I became a pain in the ass at FDA hearings, ACTG meetings, and, most vociferously, as a member of the panel that developed the HAART treatment guidelines. I bitched and moaned about the lack of data, the need for when to start studies, the potential problems with the new and untested therapies. Most of the researchers did not want to hear it. They belittled my concerns about adherence, about the possibility of unknown side effects, and the need for “when to start” studies. It was the people with HIV on the panel, mostly Mark and I, who were always calling for more conservative guidelines, facing pressure not only from the virologists, but also from other community advocates, who were concerned that our caution and call for guidelines that only recommended that people with AIDS (not HIV) start therapy, would interfere with their advocacy for more ADAP and Medicaid funds.
My colleagues and I were certainly in favor of more ADAP funds, but we had lived through the mistakes of the past and did not want to see them repeated. We did not want these promising, life-saving drugs to be wasted. I was labeled anti-treatment, even though I was on treatment. My position was never anti-drug, but for a more cautious use of the drugs. It is a position that is now, finally, reflected in the guidelines. But how many people are unnecessarily drug resistant today who never should have popped a pill? How many suffer from facial wasting or high cholesterol? How many will have no treatment options left for them after their T cells drop below 200? After we finally succeeded in getting the guidelines changed, I quit the panel in disgust.

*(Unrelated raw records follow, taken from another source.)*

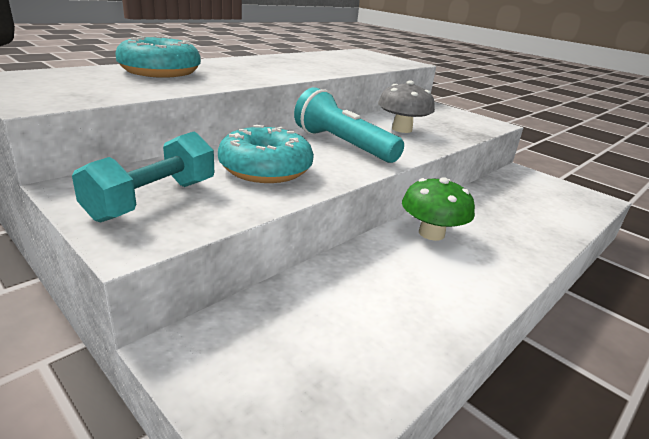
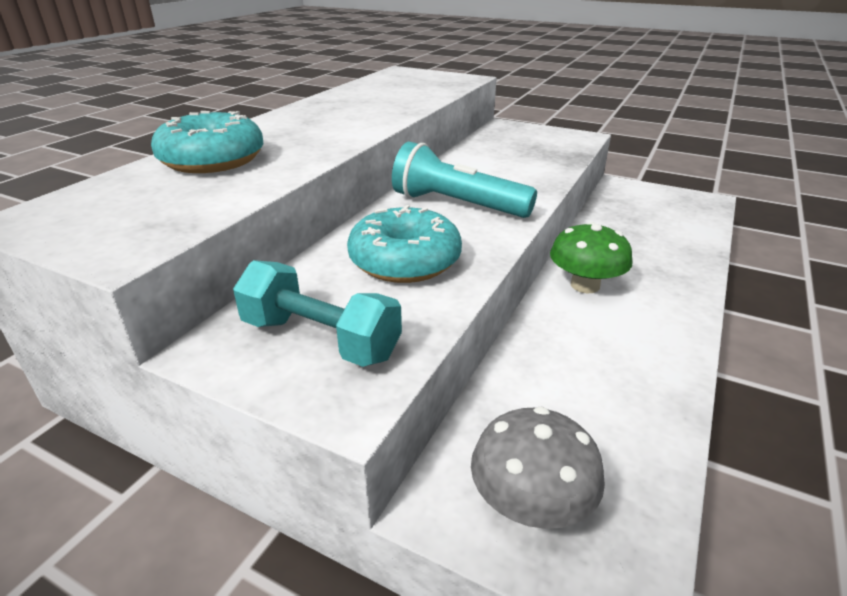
camera: 15 degrees left, 5 degrees up
turquoise dumbbell [72,131,214,223] -> turquoise dumbbell turned 75 degrees counterclockwise [233,260,402,367]
grey mushroom [378,80,435,133] -> grey mushroom moved to [471,407,605,529]

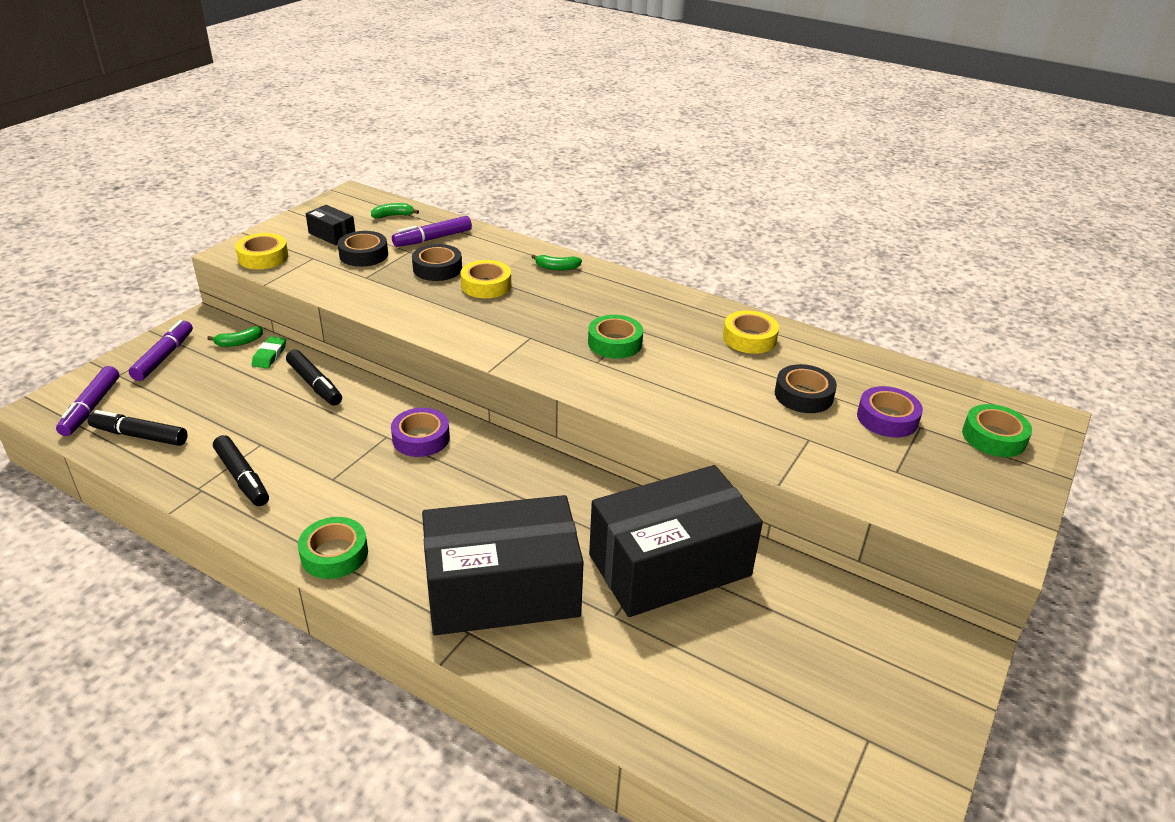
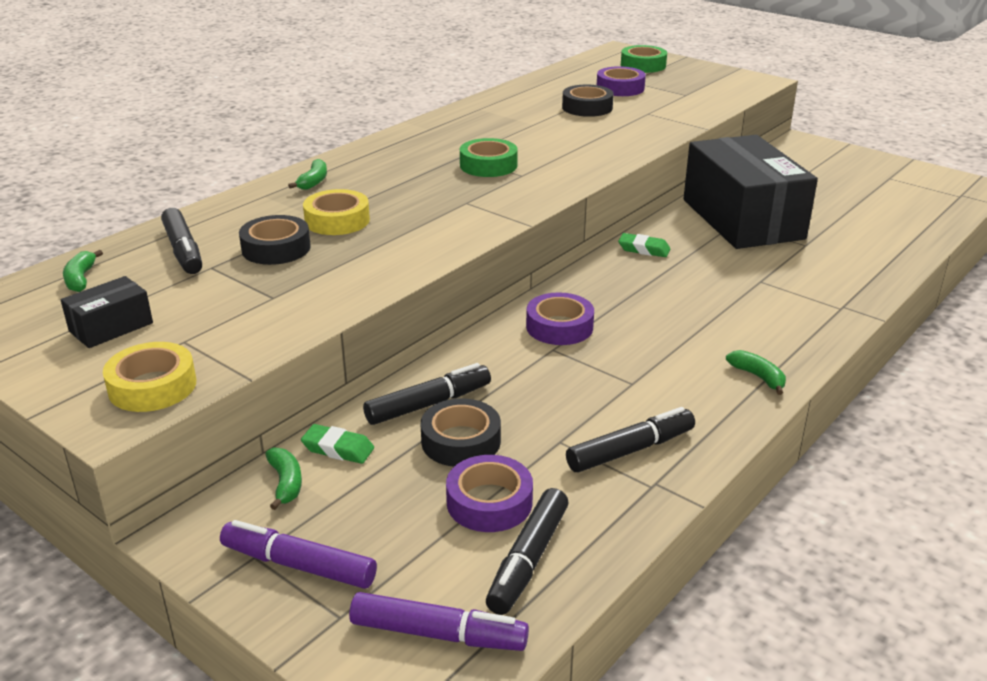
camera: 80 degrees left, 5 degrees down
green tape [298,517,368,579] -> green banana [726,350,786,395]
black tape [338,231,388,267] -> black tape moved to [421,398,501,467]
purple marker [392,216,472,247] -> black marker [161,208,202,274]
black box [422,495,584,635] -> none
yellow tape [723,311,779,354] -> none
none -> purple tape [446,455,533,532]
none -> green eraser [618,233,670,257]

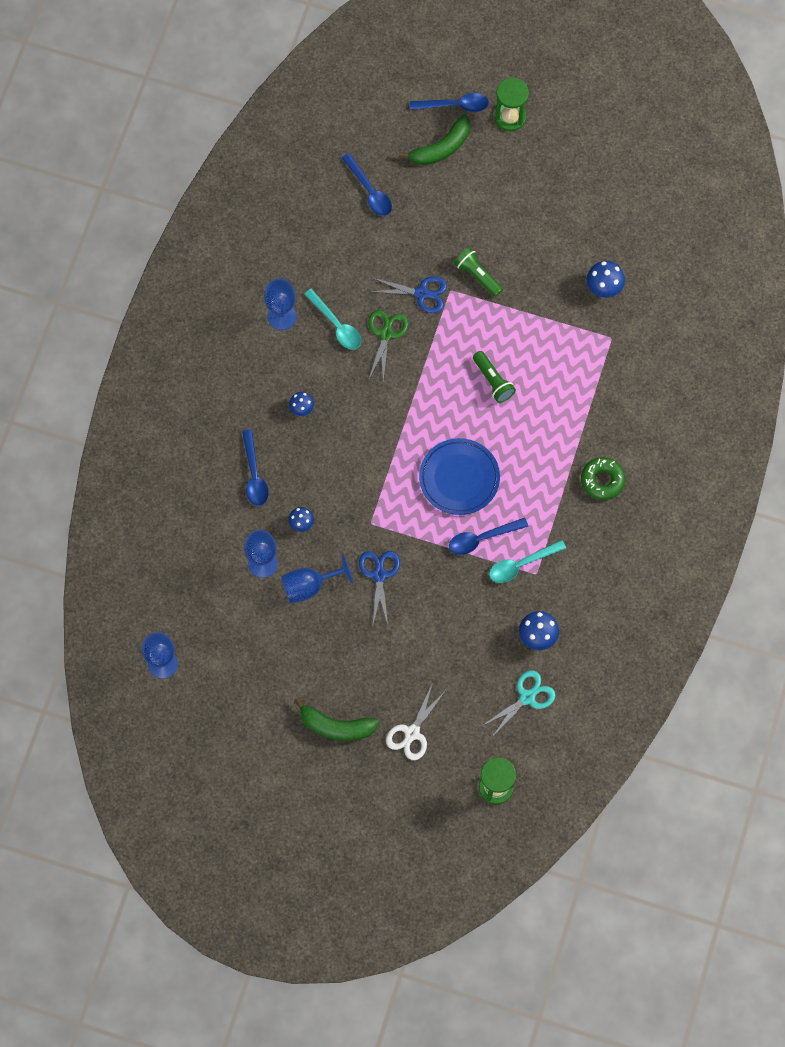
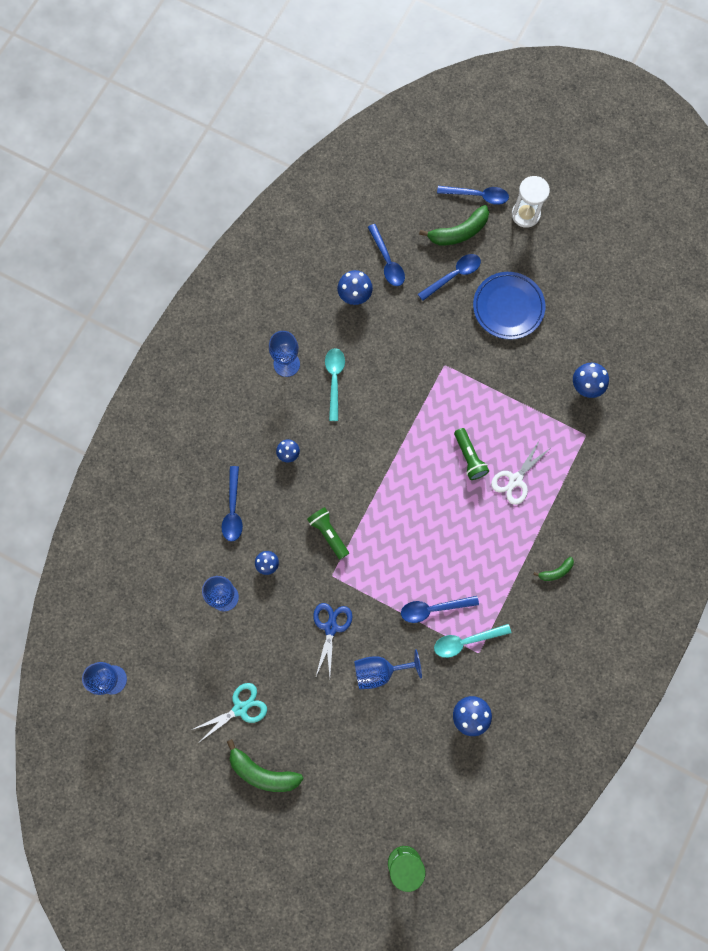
camera: 10 degrees right, 5 degrees up
blue goblet [281,555,353,604] -> blue goblet moved to [354,650,422,689]
turquoise spoon [304,289,361,350] -> turquoise spoon turned 150 degrees counterclockwise [325,348,345,421]
green scissors [369,310,408,381] -> none
blue scissors [370,276,447,313] -> none
white scissors [386,685,446,760] -> white scissors moved to [491,440,550,505]
blue plate [419,438,500,515] -> blue plate moved to [473,272,545,339]
green flashlight [454,247,503,297] -> green flashlight moved to [307,507,349,560]
turquoise scissors [482,670,556,737] -> turquoise scissors moved to [191,683,267,741]
green hourglass [494,78,529,131] -> white hourglass [512,176,550,228]
green donut [581,457,625,500] -> green banana [533,557,574,581]
none -> blue mushroom [337,270,373,305]
none -> blue spoon [418,254,481,301]

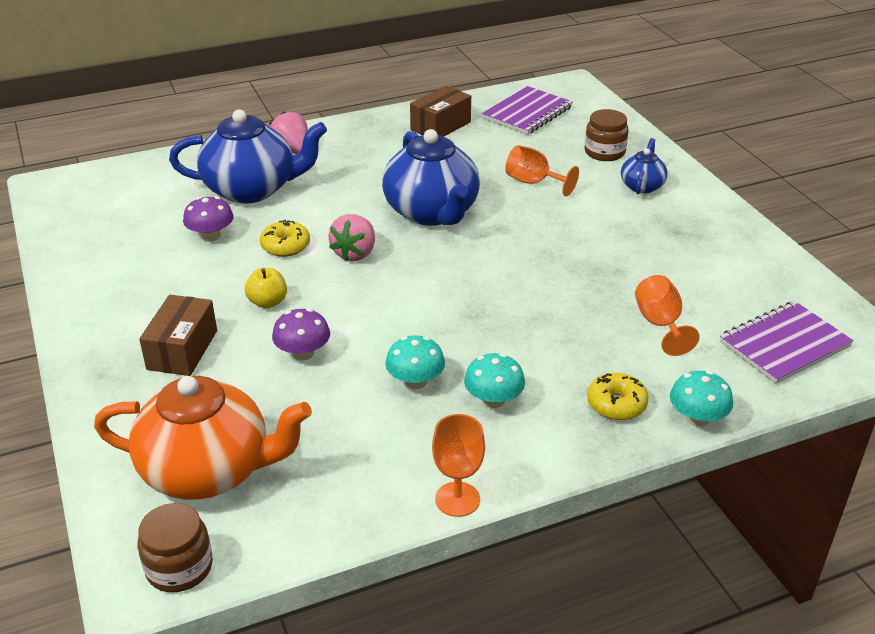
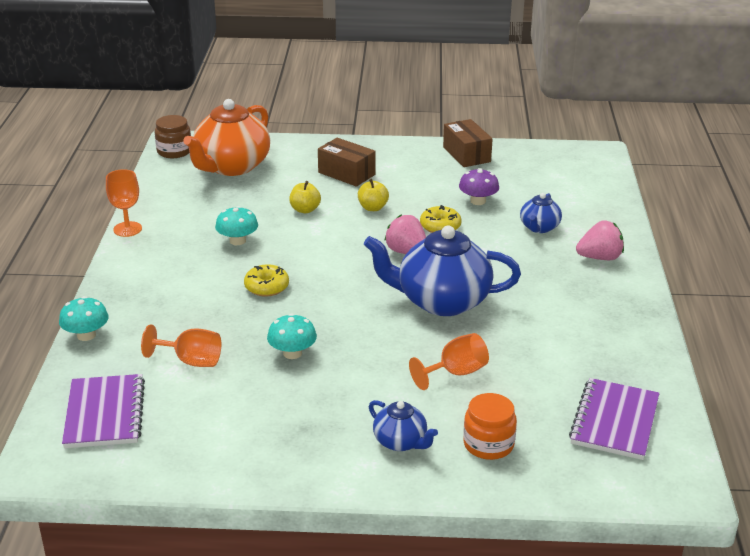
camera: 115 degrees right, 5 degrees down
blue teapot [169,109,327,203] -> blue teapot [520,193,562,233], size x0.49
purple mushroom [272,308,330,361] -> yellow apple [289,181,321,213]
brown box [410,86,471,137] -> brown box moved to [443,119,493,167]
turquoise mushroom [464,353,525,408] -> turquoise mushroom moved to [267,313,317,359]
purple notebook [482,86,572,135] -> purple notebook turned 45 degrees clockwise [569,378,660,460]
brown jar [585,109,629,161] -> orange jar [463,393,517,460]
yellow donut [587,373,649,420] -> yellow donut moved to [244,264,289,296]

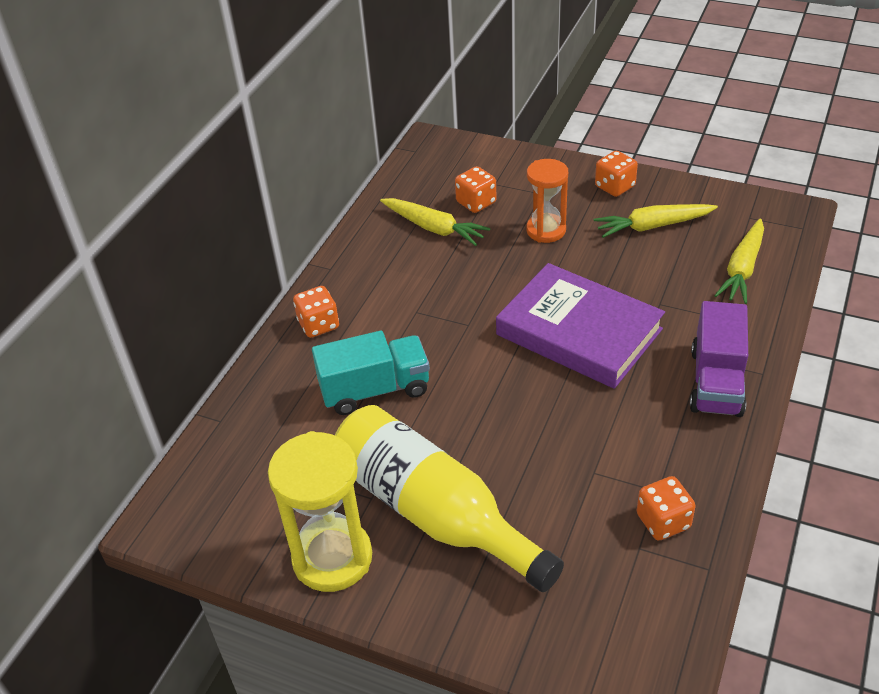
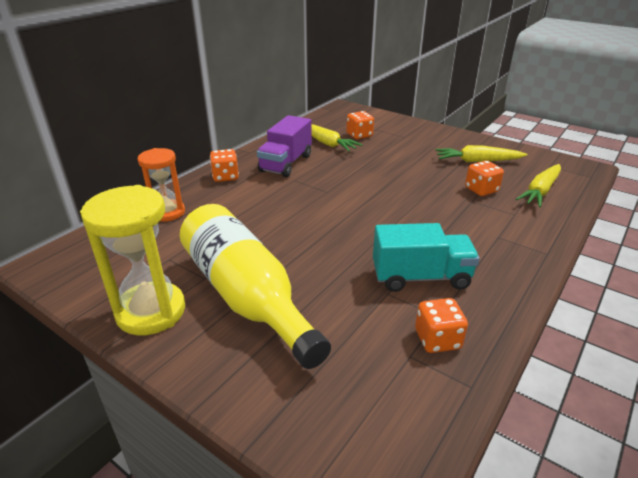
camera: 10 degrees right, 10 degrees down
turquoise truck [312,331,430,415] -> turquoise truck moved to [373,223,480,292]
purple book [496,263,665,389] -> none
orange hourglass [526,159,568,243] -> orange hourglass moved to [137,148,185,222]
orange dice [595,151,638,197] -> orange dice moved to [465,160,504,196]
purple truck [690,301,748,417] -> purple truck moved to [257,115,312,177]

I came home from Berlin demoralized and depressed. I knew that there was little hope to offer the clients pouring into GMHC. I left the GMHC policy department and turned my attention to developing treatment education programs for clients. I felt that for some time to come our best defense would be OI prophylaxis and treatment. And teaching people about these options, particularly Bactrim, just might be the most important thing I could do. So I started developing workshops, counseling programs, and treatment fact sheets, while continuing to advocate for better and more responsible clinical research and drug development. And just as I saw so many friends, colleagues, and clients get sick and die, I also saw my own T cells drop below 200, my energy wane, and my health begin to deteriorate. In 1995 I began to consider going on disability. I never imagined that, only three years after Berlin, there would be another revolution in AIDS care. We were very lucky — or, at least, some of us were.
One night in Berlin, Mark Harrington, Gregg Gonsalves, Derek Link, Simon Watney and I went to dinner at the revolving top of the telecommunications tower. Everyone was in a good mood. There was a photo taken of all of us that sat on Gregg’s computer in our apartment for years.